Q7 (3 marks): (a) $(3x + 10) + (2x + 20) + (x + 30) = 180$ (∠ sum of $\triangle$) [1]. (b) $6x + 60 = 180 \Rightarrow 6x = 120 \Rightarrow x = 20$ [1]. (c) Angles: $3(20) + 10 = 70^{\circ}, 2(20) + 20 = 60^{\circ}, 20 + 30 = 50^{\circ}$. Check: $70 + 60 + 50 = 180^{\circ}$ ✓ [1].

Q8 (3 marks): $\angle PRQ = 180 - 50 - 60 = 70^{\circ}$ (∠ sum of $\triangle PQR$) [1]. $\angle QRS = 180 - 70 = 110^{\circ}$ (∠s on str. line, $P, R, S$ collinear) [1]. $\angle RQS = 180 - 110 - 40 = 30^{\circ}$ (∠ sum of $\triangle QRS$) [1].

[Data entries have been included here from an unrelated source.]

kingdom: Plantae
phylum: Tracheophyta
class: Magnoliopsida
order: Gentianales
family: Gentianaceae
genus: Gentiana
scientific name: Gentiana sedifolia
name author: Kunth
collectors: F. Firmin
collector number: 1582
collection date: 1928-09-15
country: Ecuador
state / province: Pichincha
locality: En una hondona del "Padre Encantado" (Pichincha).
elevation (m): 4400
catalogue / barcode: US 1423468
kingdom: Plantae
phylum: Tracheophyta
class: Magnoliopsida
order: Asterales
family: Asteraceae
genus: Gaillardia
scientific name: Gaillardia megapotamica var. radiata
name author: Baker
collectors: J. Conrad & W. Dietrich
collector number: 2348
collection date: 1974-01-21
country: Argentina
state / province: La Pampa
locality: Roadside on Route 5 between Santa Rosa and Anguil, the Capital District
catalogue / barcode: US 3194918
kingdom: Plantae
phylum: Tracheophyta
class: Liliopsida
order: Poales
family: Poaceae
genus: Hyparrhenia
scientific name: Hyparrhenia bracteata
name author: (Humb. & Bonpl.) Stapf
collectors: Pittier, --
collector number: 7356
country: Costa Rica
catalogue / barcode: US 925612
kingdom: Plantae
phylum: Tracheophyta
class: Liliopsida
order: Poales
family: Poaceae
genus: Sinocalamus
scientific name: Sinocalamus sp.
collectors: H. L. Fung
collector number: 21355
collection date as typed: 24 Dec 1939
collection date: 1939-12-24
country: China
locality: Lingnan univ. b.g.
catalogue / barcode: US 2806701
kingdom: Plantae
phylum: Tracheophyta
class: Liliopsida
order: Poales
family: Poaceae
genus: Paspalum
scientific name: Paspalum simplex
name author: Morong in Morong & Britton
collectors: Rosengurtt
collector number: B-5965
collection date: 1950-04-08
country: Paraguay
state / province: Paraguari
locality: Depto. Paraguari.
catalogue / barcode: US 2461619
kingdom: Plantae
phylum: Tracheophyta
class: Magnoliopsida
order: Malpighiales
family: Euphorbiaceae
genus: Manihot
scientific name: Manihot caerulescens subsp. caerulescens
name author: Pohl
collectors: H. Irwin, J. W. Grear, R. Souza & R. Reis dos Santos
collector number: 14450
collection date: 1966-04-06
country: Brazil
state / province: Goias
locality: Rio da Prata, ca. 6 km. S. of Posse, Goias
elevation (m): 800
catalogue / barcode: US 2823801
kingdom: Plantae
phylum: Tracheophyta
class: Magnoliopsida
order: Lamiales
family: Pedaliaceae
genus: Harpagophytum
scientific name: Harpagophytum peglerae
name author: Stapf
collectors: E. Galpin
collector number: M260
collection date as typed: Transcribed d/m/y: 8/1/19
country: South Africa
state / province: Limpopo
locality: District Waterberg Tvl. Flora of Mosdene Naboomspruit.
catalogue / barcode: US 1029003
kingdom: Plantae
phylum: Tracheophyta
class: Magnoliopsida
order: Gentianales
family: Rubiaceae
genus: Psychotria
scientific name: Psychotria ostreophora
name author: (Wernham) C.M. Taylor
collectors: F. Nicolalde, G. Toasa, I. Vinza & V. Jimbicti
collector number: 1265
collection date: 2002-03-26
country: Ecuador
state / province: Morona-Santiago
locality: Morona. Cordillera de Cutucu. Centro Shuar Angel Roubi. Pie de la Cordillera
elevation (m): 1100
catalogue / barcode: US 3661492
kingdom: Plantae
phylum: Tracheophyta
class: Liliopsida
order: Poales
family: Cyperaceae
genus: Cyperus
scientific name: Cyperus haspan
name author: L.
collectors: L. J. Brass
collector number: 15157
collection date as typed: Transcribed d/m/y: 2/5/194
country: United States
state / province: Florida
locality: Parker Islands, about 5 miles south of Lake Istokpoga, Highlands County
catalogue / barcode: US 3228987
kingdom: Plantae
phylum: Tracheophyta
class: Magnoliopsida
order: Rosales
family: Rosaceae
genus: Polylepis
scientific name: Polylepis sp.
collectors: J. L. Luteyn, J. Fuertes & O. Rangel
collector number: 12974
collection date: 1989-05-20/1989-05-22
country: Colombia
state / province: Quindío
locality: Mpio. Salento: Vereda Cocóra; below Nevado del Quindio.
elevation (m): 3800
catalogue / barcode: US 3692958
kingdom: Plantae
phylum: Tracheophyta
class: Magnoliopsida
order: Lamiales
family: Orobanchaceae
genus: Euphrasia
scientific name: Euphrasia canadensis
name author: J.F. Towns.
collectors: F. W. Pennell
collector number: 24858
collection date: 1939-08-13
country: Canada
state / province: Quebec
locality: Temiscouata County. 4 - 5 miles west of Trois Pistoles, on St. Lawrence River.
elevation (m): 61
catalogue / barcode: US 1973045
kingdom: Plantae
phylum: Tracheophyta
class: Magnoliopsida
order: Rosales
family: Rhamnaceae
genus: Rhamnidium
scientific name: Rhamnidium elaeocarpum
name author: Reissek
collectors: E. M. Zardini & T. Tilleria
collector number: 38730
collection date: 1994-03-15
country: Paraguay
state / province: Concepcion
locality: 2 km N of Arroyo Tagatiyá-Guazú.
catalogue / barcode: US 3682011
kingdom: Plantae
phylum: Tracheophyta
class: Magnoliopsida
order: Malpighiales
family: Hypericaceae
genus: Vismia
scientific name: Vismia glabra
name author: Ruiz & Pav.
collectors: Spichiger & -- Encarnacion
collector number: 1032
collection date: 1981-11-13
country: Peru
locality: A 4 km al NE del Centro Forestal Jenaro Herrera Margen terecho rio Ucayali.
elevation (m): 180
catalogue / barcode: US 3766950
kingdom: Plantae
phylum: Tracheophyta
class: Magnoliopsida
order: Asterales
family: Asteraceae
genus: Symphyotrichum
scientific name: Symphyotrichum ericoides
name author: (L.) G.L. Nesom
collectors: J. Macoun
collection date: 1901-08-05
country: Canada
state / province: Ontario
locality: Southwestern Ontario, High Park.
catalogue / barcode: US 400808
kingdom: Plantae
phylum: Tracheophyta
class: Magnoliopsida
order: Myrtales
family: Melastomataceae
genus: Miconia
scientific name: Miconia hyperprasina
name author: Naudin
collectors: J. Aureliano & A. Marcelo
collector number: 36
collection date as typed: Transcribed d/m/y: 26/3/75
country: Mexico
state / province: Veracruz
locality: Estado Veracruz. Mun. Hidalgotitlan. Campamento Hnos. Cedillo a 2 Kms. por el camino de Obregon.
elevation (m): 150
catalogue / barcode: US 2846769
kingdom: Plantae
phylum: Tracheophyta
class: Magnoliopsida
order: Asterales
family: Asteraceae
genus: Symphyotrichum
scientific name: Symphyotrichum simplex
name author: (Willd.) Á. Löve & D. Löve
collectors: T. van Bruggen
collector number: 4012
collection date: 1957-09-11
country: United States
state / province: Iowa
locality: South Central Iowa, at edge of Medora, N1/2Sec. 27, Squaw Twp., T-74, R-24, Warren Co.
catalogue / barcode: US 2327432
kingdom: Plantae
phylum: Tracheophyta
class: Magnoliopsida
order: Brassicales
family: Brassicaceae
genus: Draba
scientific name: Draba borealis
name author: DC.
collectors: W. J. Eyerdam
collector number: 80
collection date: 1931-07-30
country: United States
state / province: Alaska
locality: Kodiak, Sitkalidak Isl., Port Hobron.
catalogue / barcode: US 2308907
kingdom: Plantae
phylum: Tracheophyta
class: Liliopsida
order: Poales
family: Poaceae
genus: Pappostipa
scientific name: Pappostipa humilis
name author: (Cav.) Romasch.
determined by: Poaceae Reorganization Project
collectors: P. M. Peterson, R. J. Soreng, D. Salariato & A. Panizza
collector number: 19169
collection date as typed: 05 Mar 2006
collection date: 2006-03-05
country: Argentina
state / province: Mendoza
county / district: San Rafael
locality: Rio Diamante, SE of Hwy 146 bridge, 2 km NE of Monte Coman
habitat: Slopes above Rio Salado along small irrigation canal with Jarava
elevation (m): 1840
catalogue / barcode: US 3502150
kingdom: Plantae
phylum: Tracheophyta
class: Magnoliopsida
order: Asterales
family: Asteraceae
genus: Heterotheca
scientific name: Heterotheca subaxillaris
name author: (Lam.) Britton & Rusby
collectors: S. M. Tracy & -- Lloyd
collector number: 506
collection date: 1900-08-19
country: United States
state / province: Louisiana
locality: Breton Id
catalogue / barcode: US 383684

Stretch Challenge · +25 XP, +10 coins

Truss Bridge Angles

A truss bridge has two triangles side by side, meeting at a vertical strut. The left triangle is isosceles with the bottom side as base; one base angle is $55^{\circ}$. The right triangle shares the strut as one of its sides and has a top-corner angle of $80^{\circ}$. The top vertices of the two triangles lie on a straight horizontal line. Find every angle in both triangles, justifying every step. (Use both isosceles and straight-line reasoning.)

Reveal solution

Left isosceles triangle: both base angles $= 55^{\circ}$ (base ∠s isos.); apex $= 180 - 110 = 70^{\circ}$ (∠ sum of $\triangle$). The apex sits on the straight horizontal top, so the angle the right triangle makes with that horizontal line at the shared apex $= 180 - 70 = 110^{\circ}$ (∠s on str. line). Right triangle: top corner $= 80^{\circ}$ (given). Angle at the shared apex (inside right triangle, between strut and horizontal) $= 180 - 110 = 70^{\circ}$ (∠s on str. line down the strut). Bottom angle $= 180 - 80 - 70 = 30^{\circ}$ (∠ sum of $\triangle$). Check each triangle sums to $180^{\circ}$ ✓

R
Quick Review

Four-step plan

KNOW → WANT → WHICH triangle → rule + reason.

Angle sum

$a + b + c = 180^{\circ}$ in every triangle.

Exterior angle

$e = a + b$ (remote interiors).

Isosceles

Base angles equal; apex $= 180 - 2(\text{base})$.

Algebra

Sum expressions, equate to $180^{\circ}$, solve, sub back.

Two triangles

Each gets its own equation; carry results forward.